A stable and highly conducting electrolyte for electrochromic devices such as 'smart' windows has been made by scientists in Portugal.

Electrochromic materials can respond to electricity by changing colour. This is the principle that allows so-called smart windows to change between transparent and opaque states at the simple flick of a switch. 

Electrochromic devices contain electrodes separated by an ion-conducting electrolyte. A burst of electricity triggers a rush of cations through the electrolyte and into the electrochromic material (usually tungsten trioxide) where they find a home within its structure.
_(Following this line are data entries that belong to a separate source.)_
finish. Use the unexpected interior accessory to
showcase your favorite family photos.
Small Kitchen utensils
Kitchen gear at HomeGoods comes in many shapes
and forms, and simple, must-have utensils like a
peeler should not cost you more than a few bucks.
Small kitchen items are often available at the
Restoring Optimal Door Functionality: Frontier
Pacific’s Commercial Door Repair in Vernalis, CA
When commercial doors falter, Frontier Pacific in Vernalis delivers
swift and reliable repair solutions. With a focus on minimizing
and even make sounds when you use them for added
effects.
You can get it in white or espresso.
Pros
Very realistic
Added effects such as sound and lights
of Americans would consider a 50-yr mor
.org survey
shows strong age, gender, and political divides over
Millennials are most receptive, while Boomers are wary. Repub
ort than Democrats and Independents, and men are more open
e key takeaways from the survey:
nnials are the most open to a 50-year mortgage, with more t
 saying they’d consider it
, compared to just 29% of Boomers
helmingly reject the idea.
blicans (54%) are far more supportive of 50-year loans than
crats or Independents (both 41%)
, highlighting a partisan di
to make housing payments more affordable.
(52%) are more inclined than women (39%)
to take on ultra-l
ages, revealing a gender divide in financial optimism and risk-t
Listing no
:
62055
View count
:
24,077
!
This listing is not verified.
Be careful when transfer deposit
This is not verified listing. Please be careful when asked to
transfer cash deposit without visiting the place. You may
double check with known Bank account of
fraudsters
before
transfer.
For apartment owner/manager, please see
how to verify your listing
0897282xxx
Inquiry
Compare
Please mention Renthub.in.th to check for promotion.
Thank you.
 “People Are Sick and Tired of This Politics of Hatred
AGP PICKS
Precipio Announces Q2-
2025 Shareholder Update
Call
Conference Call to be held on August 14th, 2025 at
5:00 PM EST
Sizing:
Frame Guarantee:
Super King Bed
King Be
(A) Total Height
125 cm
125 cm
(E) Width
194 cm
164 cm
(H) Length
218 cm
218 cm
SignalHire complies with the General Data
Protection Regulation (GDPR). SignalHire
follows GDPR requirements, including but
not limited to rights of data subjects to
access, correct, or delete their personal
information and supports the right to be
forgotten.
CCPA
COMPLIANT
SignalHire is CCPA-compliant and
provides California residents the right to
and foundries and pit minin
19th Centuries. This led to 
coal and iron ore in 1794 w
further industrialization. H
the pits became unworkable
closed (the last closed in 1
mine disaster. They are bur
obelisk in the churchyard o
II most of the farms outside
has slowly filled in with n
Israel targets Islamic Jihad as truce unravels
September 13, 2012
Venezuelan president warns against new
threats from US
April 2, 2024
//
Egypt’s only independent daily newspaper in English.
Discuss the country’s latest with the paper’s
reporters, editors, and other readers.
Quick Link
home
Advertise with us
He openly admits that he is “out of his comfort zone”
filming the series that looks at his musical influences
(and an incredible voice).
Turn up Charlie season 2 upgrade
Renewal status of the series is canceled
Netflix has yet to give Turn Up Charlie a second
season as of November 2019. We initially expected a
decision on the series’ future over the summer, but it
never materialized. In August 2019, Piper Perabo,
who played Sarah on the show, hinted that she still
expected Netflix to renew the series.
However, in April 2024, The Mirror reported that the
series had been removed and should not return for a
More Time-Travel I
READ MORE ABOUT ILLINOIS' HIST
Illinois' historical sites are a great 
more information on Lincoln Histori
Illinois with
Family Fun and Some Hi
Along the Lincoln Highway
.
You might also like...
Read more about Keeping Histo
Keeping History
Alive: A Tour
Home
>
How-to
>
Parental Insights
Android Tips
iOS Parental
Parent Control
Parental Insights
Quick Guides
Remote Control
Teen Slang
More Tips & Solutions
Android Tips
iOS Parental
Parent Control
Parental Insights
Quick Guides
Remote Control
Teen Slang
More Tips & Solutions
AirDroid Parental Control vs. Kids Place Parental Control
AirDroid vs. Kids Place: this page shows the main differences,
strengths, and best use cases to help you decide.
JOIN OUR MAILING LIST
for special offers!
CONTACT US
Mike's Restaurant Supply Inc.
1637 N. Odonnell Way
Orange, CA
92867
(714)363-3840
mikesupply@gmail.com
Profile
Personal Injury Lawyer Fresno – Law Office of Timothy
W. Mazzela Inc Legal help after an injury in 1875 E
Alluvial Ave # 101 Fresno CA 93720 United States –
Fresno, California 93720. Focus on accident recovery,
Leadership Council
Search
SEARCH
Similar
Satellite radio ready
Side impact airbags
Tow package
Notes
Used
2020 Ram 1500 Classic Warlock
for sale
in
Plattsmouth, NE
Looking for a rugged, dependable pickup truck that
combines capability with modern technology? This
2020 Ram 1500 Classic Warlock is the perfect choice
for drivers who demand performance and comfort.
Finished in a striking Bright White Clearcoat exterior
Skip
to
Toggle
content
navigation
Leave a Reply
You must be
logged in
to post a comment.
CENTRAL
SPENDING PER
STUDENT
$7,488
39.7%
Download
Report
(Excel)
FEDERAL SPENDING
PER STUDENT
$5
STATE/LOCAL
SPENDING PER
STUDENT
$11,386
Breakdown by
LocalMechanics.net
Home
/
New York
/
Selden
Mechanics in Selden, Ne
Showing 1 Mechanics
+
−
This electrochemical reaction changes the transparency of the electrochromic material and another burst of electricity can change it back. 

An important part of the smart window set-up is the electrolyte, which is the focus of research being carried out at the University of Trás-os-Montes and Alto Douro. Verónica de Zea Bermudez, who lead the research, explained, 'the electrolyte must display, not just high ionic conductivity, but also high electrochemical stability.' And this is exactly what has been achieved by their use of the sol-gel technique to make new electrolytes.

The sol-gel technique is a versatile method of making materials and de Zea Bermudez's team used it to produce an organically modified silicate polymer known as a di-ureasil ormolyte. The researchers doped this silica-based hybrid material with potassium triflate (KCF₃SO₃) and investigated its effect on potassium ion conductivity.

On optimising the level of doping, the researchers said they were surprised by just how high their ion conductivity measurements were. After further promising results showing good electrochemical stability, the ormolyte was tested within a prototype smart window device, fully demonstrating its potential. 

Michel Armand, an expert in ion conducting materials at the University of Picardy Jules Verne, France, explained that the difference between this and conventional electrolytes is the use of potassium cations instead of lithium or hydrogen. He added that the higher conductivity and the fact that residual water has little or no effect on it, were the major advantages of the material.

Gavin Armstrong